青珢拿了帕子邊為江靈殊拭淚邊道:「少宮主一定是想給您和大家一個驚喜,是不是?」
江靈殊羞怯地點點頭:「青珢姑姑說的是。」
「還驚喜,」晨星撫了撫她的面頰,「魂都快被你嚇沒了。青珢,快差人將眾殿主和弟子們都叫來,就說少宮主已歸,今夜設宴於鳳鳴殿,所有人一概不許不來。」
青珢正要答應,江靈殊忙攔住道:「慢著,師父,設宴一事,能否改在明日?」
「怎麼?」
江靈殊扶額蹙眉道:「徒兒奔走一日,疲乏不堪,現下實在無心也無力去應付旁的事情。」
「是是是,」晨星忙道,「為師是歡喜壞了,還是先休息要緊,正巧明天便是上元節,就將你的生辰與節日像往年那樣一同過了吧。」
「那,那徒兒這便迴風霞殿了……」江靈殊猶猶豫豫地說道。
誠然,這才是她的心思,只是怕旁人看出來,故而一直不曾明言罷了。
晨星點點頭:「回去也先沐浴祛了寒氣再睡,不必再多思多想,什麼事都等到明日再說。對了,你可得好好寬慰寬慰衍兒,你走的這一年裡,所有人都說她話少了許多,性子也越發古怪淡漠了。」
江靈殊心中一疼,沉沉應了一句「是」,便行了禮轉身離去——向她夜夜夢回之處而去。
第68章 吻
江靈殊奔到風霞殿時, 阿夏正背對著她在院中掃著余雪,乍聽見腳步聲,還以為是靈衍回來, 遂回頭笑道:「衍——」緊接著便驚得將手中的掃帚丟在了地上,「少, 少宮主?!」
「是我。」江靈殊匆匆向她點一點頭,將手上肩上的東西先放在廊下, 一把推開西殿的門, 幽幽瑞腦香氣幾乎讓她以為是錯入了自己房中。
靈衍並不在屋內, 她立刻回頭問道:「衍兒在哪?」
阿夏猶張著口震驚難平,聽她這樣問, 才終於相信對方不是個假人,結結巴巴地道:「衍, 小姐她,她每每去靜幽坪練武,都,都回來的比平日裡要晚些。」
靜幽坪?這倒是讓江靈殊有些驚訝,她拍拍阿夏的肩:「我去找她, 一會兒回來。」人便飛也似地騰空躍了出去, 留下阿夏一人愣在原處,久久都沒回過神來。

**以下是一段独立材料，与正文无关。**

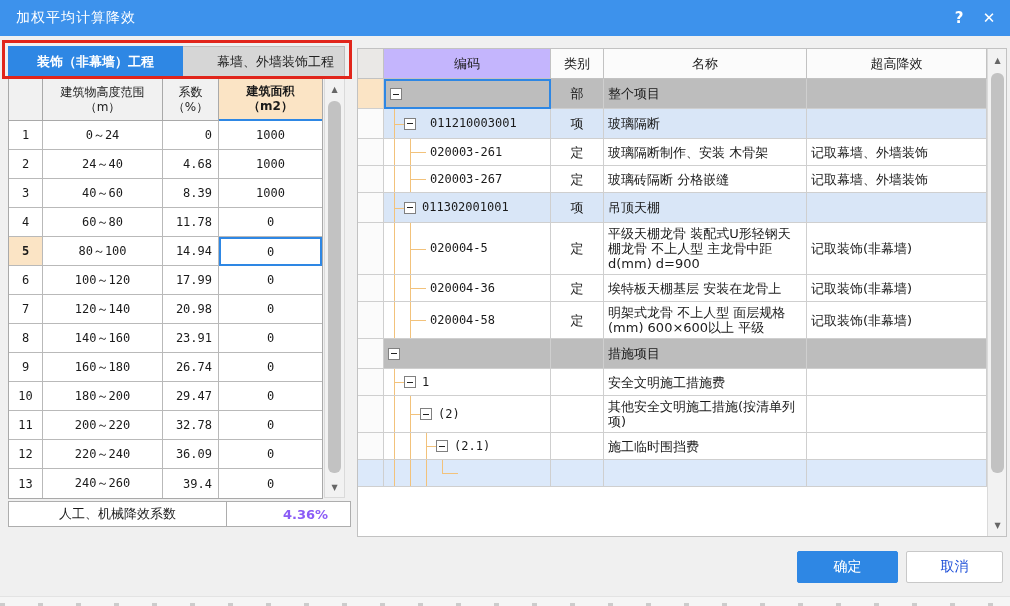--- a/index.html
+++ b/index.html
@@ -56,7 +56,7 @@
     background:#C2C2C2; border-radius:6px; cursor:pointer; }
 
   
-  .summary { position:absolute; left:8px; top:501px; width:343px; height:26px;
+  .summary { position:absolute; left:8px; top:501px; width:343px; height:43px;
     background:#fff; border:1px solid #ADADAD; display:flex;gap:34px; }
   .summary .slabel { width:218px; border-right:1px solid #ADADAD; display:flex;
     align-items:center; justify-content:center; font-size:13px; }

靜幽坪上,靈衍眼見天色已晚,於是收了刀在石上坐下歇息。她獨自苦練一日, 每每想到今天是江靈殊的生辰, 便覺思緒紛亂, 無法專注。現在坐著望了會兒遠山,更感寂寥, 心內輕嘆一聲,提刀向身後竹林中走去。
她本低垂著頭無精打采,忽聞前方踏雪之聲,猛地抬了頭去看——這一抬首,卻是再不能向前一步了。
幽暗竹影中,二人並不能將彼此面容看得十分清楚,但也知前方便是自己日思夜夢之人。
墨染自手內滑落在地,靈衍的眸中泛起一層薄薄的水霧,讓對方的身影越發模糊。